& Noam Chomsky: ...Actually this notion anti-American is quite an interesting one. It’s actually a totalitarian notion. It isn’t used in free societies.
So, if someone in, say, Italy is criticizing Berlusconi or the corruption of the Italian state and so on, they’re not called anti-Italian. In fact, if they were called anti-Italian, people would collapse in laughter in the streets of Rome or Milan.
In totalitarian states the notion’s used, so in the old Soviet union dissidents were called anti-Soviet. That was the worst condemnation. ...
Now, it’s true that in just about every society, the critics are maligned or mistreated... Different ways depending on the nature of the society. ...
In the United States, one of the terms of abuse is «anti-American.» There’s a couple of others, like «Marxist.» There’s an array of terms of abuse. But in the United States, you have a very high degree of freedom. So, if you’re vilified by some commissars, then who cares? You go on, you do your work anyway.

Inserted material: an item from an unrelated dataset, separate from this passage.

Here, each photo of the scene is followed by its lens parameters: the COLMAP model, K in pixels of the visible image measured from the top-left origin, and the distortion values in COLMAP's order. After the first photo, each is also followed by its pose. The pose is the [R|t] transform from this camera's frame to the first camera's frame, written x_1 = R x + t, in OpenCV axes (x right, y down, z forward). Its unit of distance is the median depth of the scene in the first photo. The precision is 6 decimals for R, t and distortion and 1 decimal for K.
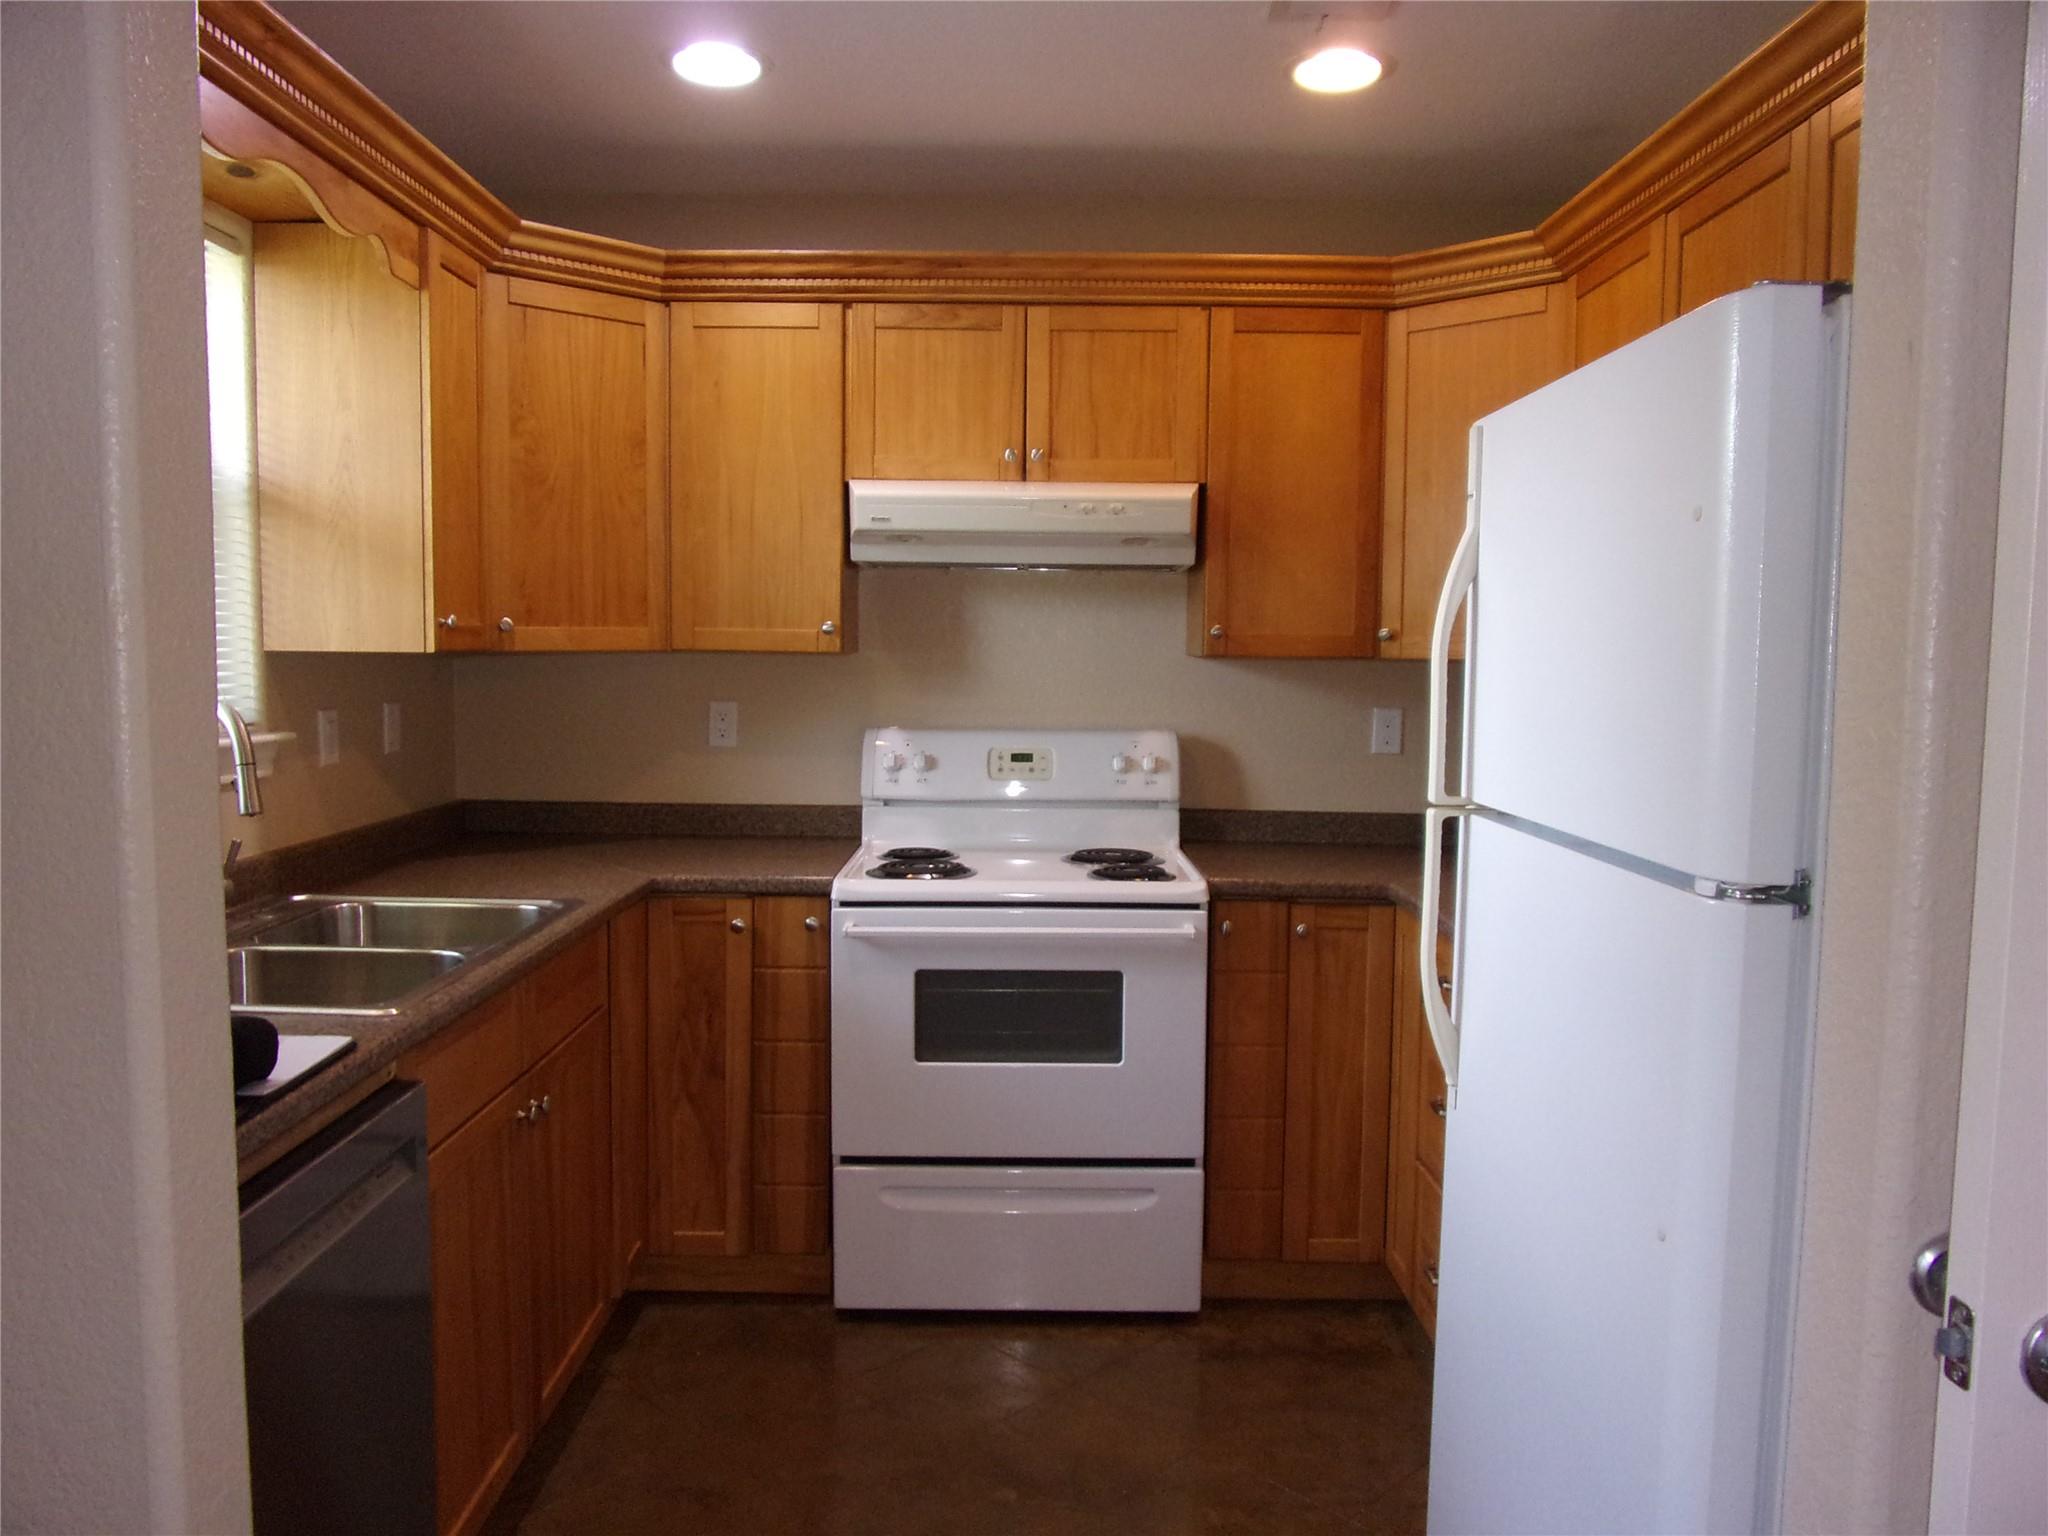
lens RADIAL K [[1487.2, 0, 1009.9], [0, 1487.2, 781.6], [0, 0, 1]] dist [-0.034122, 0.004265]
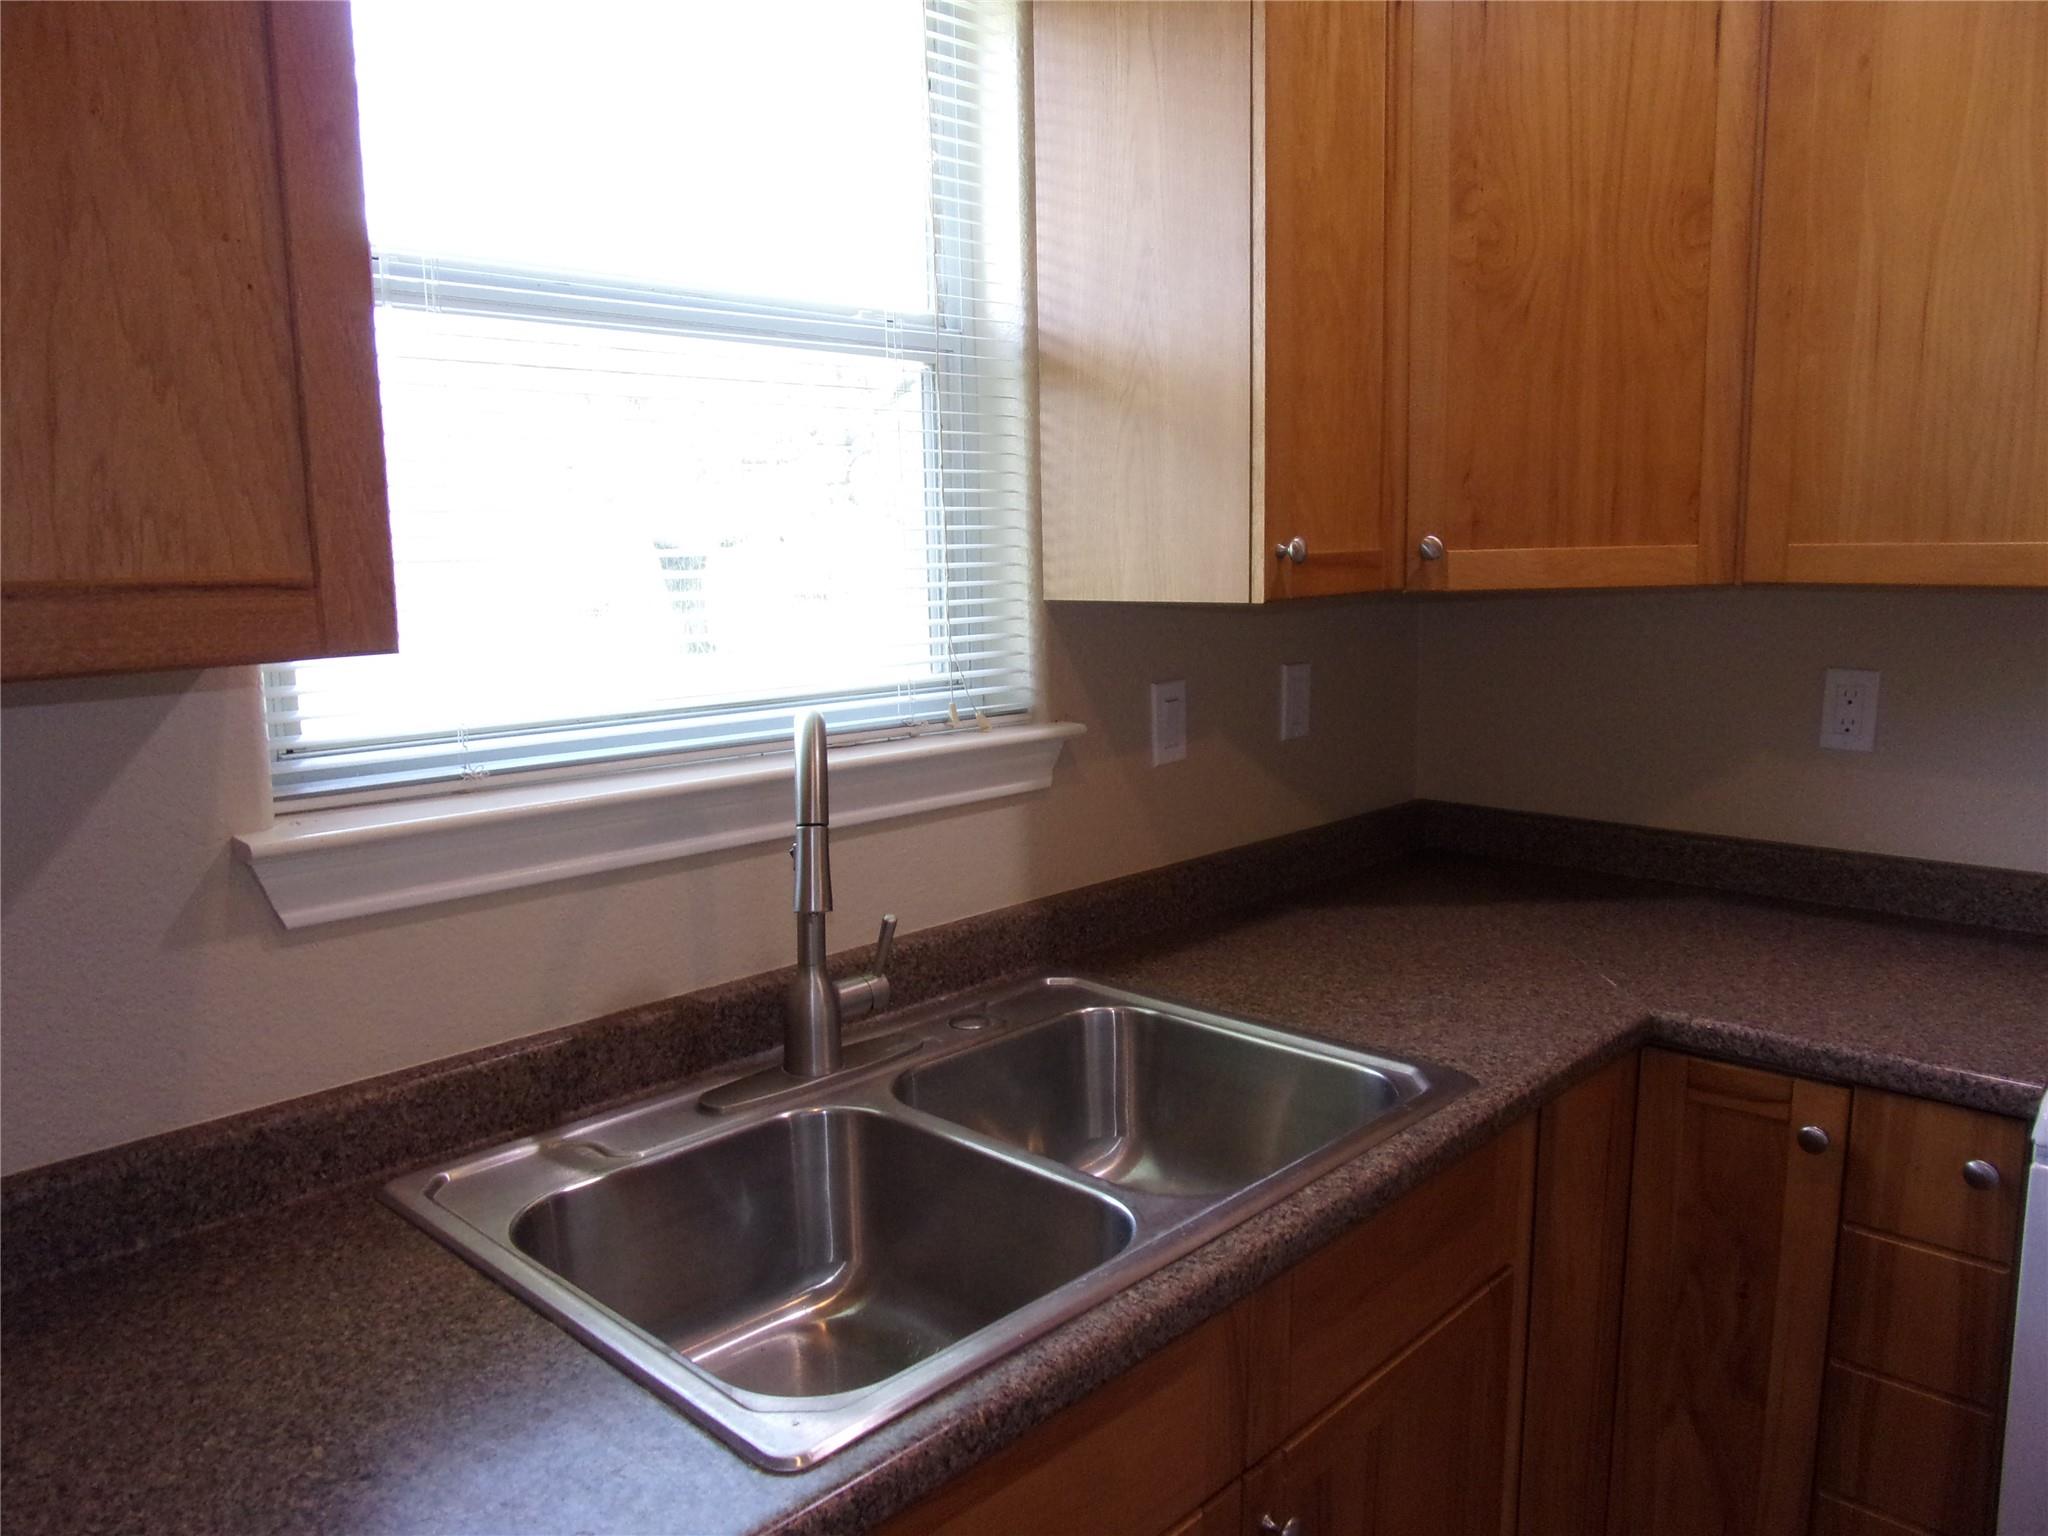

& Noam Chomsky: These concepts only arise in a culture where, if you criticize state power, and by state, I mean... More generally not just government but state corporate power, if you criticize concentrated power, you’re against the society. That’s quite striking that it’s used in the United States. In fact, as far as I know, it’s the only Democratic society where the concept isn’t just ridiculed. It’s a sign of elements of the elite culture, which are quite ugly.
& Noam Chomsky: When you’re moving into an international «plutonomy,» as the banks like to call it... The small percentage of the world’s population that’s gathering increasing wealth...
What happens to American consumers is much less a concern, because most of them aren’t going to be consuming your products anyway, at least not on a major basis.
Your goals are, profit in the next quarter, even if it’s based on financial manipulations... High salary, high bonuses, produce overseas if you have to, and produce for the wealthy classes here and their counterparts abroad. What about the rest?
Well, there’s a term coming into use for them, too. They’re called the «precariat»... Precarious proletariat... The working people of the world who live increasingly precarious lives.
& Noam Chomsky: Each time, the taxpayer is called on to bail out those who created the crisis, increasingly the major financial institutions.
In a capitalist economy, you wouldn’t do that. That would wipe out the investors who made risky investments. But the rich and powerful, they don’t want a capitalist system. They want to be able to run to the nanny state as soon as they’re in trouble, and get bailed out by the taxpayer.
That’s called «too big to fail.»
& Noam Chomsky: In the interest of power and privilege, it’s good to drive those ideas out of people’s heads. You don’t want them to know that they’re an oppressed class. So, this is one of the few societies in which you just don’t talk about class.
In fact, the notion of class is very simple. Who gives the orders? Who follows them? That basically defines class. It’s more nuanced and complex, but that’s basically it.
& Noam Chomsky: The public relations industry, the advertising industry, which is dedicated to creating consumers, it’s a phenomena that developed in the freest countries, in Britain and the United States, and the reason is pretty clear.
It became clear by, say, a century ago that it was not going to be so easy to control the population by force. Too much freedom had been won. Labor organizing, parliamentary labor parties in many countries, women starting to get the franchise, and so on. So, you had to have other means of controlling people.
And it was understood and expressed that you have to control them by control of beliefs and attitudes. Well, one of the best ways to control people in terms of attitudes is what the great political economist Thorstein Veblen called «fabricating consumers.»
& Noam Chomsky: The ideal is what you actually see today... Where, let’s say, teenage girls, if they have a free Saturday afternoon, will go walking in the shopping mall, not to the library or somewhere else.
The idea is to try to control everyone, to turn the whole society into the perfect system. Perfect system would be a society based on a dyad, a pair. The pair is you and your television set, or maybe now you and the Internet, in which that presents you with what the proper life would be, what kind of gadgets you should have.
And you spend your time and effort gaining those things, which you don’t need, and you don’t want, and maybe you’ll throw them away... But that’s the measure of a decent life.
& Noam Chomsky: The point is to create uninformed consumers who will make irrational choices. That’s what advertising is all about, and when the same institution, the PR system, runs elections, they do it the same way. They want to create an uniformed electorate, which will make irrational choices, often against their own interests, and we see it every time one of these extravaganzas take place.
& Noam Chomsky: Right after the election, president Obama won an award from the advertising industry for the best marketing campaign.
& Noam Chomsky: I don’t usually agree with Sarah Palin, but when she mocks what she calls the «hopey-changey» stuff, she’s right. First of all, Obama didn’t really promise anything. That’s mostly illusion.